The Trib's Blair Kamin takes on architecture after 9-11

The Arts and Entertainment Section of yesterday's Sunday Chicago Tribune is largely devoted to What Price Security? Architecture in an anxious age, a series of features by architecture critic Blair Kamin with photos by E. Jason Wambsgans on the effect of 9-11 on nation's skyscrapers and airports, and on Washington, D.C. (today's edition of the invaluable ArchNewsNow newsletter also contains a great cross section of articles on architecture after 9-11.)

If you can, pick up a print copy of the section. The internet version that you can access here at first gives the impression the Tribune is finally getting the web. It opens up to a slide show of compelling images, leading to a main menu screen that includes a video of Blair Kaminn introducing the series. But Kamin's talking head is the only video in the series, all the photos are in black and white, many of the key graphics are presented as Acrobat files rather than html, and all of the illustrations that amplify the stories are stripped from the web versions of the articles, although there's plenty of room for such incongruous sidebar photo teasers as "best bartender 06' and "They're sizzling: New Chicago clubs and bars." The autopilot design, in this context, is more than a little tasteless.

Getting on to the content, Kamin provides a great analysis of where we find ourselves today. His portrait of a Washington, D.C. locked down from both potential terrorists and its citizens is grim and frightening. He shows how knee-jerk - and wrong - reaction to the tragedy has been by quoting a Crain's Chicago Business article from October, 2001 that pontificated that new skyscrapers would be put on hold for at least a decade. Our cities have been transformed into a landscape of bollards and barriers, conveniently ignoring the fact that Timothy McVeigh didn't have to drive into the Alfred P. Murrah Building in Oklahoma City to bring the structure down - he simply parked his explosives-laden truck across the street.
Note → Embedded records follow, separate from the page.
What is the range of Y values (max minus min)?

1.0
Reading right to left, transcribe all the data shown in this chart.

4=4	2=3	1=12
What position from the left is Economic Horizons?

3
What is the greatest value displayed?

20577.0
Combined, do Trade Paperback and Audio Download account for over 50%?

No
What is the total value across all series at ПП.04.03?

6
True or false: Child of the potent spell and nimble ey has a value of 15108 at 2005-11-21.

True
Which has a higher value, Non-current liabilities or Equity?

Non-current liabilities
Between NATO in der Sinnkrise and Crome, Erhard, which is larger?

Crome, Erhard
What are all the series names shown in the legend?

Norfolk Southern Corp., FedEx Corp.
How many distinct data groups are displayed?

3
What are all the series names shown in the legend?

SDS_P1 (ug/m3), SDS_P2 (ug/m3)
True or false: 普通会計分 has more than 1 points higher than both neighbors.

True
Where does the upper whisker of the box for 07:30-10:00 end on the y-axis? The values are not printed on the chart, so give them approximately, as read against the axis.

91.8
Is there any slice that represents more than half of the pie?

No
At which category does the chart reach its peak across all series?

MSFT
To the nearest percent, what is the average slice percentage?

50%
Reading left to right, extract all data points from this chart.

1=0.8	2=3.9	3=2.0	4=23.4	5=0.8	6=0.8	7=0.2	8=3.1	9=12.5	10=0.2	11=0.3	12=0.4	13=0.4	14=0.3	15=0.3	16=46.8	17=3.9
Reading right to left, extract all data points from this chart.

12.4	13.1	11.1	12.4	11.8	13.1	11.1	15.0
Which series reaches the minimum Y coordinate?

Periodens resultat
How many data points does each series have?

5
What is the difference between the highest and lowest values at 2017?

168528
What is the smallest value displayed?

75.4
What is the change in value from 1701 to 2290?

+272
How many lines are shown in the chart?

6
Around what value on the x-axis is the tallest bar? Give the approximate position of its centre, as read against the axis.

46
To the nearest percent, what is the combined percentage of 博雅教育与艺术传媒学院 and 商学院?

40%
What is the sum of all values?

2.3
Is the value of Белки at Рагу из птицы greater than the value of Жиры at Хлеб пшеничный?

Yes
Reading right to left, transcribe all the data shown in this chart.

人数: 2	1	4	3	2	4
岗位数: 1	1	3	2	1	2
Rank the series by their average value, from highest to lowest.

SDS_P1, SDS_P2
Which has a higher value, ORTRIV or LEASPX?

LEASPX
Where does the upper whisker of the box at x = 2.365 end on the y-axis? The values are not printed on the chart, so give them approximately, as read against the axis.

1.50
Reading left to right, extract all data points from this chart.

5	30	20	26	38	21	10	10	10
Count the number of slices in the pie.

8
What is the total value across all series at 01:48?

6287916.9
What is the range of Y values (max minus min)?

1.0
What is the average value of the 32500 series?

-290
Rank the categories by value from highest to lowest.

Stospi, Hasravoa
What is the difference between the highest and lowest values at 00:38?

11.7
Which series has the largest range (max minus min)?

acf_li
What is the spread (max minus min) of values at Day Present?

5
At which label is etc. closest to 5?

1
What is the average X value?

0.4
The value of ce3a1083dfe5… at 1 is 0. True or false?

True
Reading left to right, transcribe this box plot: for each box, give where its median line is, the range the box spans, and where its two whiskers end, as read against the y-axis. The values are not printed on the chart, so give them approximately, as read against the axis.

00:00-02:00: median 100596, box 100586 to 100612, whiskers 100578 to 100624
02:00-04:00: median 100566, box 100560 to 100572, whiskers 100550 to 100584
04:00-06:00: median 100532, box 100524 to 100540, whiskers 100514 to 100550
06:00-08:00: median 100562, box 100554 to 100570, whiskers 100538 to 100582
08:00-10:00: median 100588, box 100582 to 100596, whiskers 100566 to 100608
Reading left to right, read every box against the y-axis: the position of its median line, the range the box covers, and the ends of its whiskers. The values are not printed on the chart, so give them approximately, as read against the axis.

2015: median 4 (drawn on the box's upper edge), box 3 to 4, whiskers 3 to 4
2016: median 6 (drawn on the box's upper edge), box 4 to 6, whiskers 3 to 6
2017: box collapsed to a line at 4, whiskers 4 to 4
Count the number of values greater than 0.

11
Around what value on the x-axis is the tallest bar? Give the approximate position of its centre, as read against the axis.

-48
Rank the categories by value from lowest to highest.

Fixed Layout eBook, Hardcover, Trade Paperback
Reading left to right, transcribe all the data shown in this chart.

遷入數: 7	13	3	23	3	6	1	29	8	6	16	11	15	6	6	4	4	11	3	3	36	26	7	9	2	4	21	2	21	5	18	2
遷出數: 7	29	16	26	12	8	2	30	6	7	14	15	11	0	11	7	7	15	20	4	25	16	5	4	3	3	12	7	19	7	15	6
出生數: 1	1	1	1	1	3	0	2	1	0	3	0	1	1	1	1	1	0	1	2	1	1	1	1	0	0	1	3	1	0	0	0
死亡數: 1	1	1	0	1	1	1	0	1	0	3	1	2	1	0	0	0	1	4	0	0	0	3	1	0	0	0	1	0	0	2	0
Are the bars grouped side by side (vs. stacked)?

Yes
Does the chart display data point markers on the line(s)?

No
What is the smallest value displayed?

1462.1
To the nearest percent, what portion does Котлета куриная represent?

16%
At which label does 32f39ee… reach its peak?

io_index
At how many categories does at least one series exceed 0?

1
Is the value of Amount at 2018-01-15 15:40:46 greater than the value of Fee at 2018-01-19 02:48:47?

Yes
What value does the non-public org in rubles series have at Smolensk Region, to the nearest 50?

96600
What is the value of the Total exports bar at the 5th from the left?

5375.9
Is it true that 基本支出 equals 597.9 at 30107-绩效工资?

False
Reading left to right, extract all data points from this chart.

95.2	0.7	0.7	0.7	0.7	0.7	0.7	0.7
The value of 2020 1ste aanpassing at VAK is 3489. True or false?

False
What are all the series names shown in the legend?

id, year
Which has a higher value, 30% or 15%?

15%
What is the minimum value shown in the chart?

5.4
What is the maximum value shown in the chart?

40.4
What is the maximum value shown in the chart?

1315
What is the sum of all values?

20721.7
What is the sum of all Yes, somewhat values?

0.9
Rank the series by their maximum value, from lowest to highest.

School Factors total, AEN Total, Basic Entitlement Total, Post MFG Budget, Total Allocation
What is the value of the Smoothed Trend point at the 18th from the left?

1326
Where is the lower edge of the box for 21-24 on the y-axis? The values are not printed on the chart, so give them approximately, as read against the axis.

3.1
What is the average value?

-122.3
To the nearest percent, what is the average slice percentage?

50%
Yet we cling to these things, less because they are effective, than because they look effective.

In talking about the planters around the John Hancock building, and Helmut Jahn's new open designs at O'Hare airport, and Norman Foster's dazzling new Hearst Tower in New York, Kamin shows how security and good design don't have to be mutually exclusive.

"We cannot design a world that makes us 100 percent safe," says Kamin. "Invulnerability is an illusion. We need a vision that is at once tough-minded and humanistic. That means assessing potential threats realistically, not emotionally. And it means designing defenses not just against terrorism, but for cities, which form the human habitat."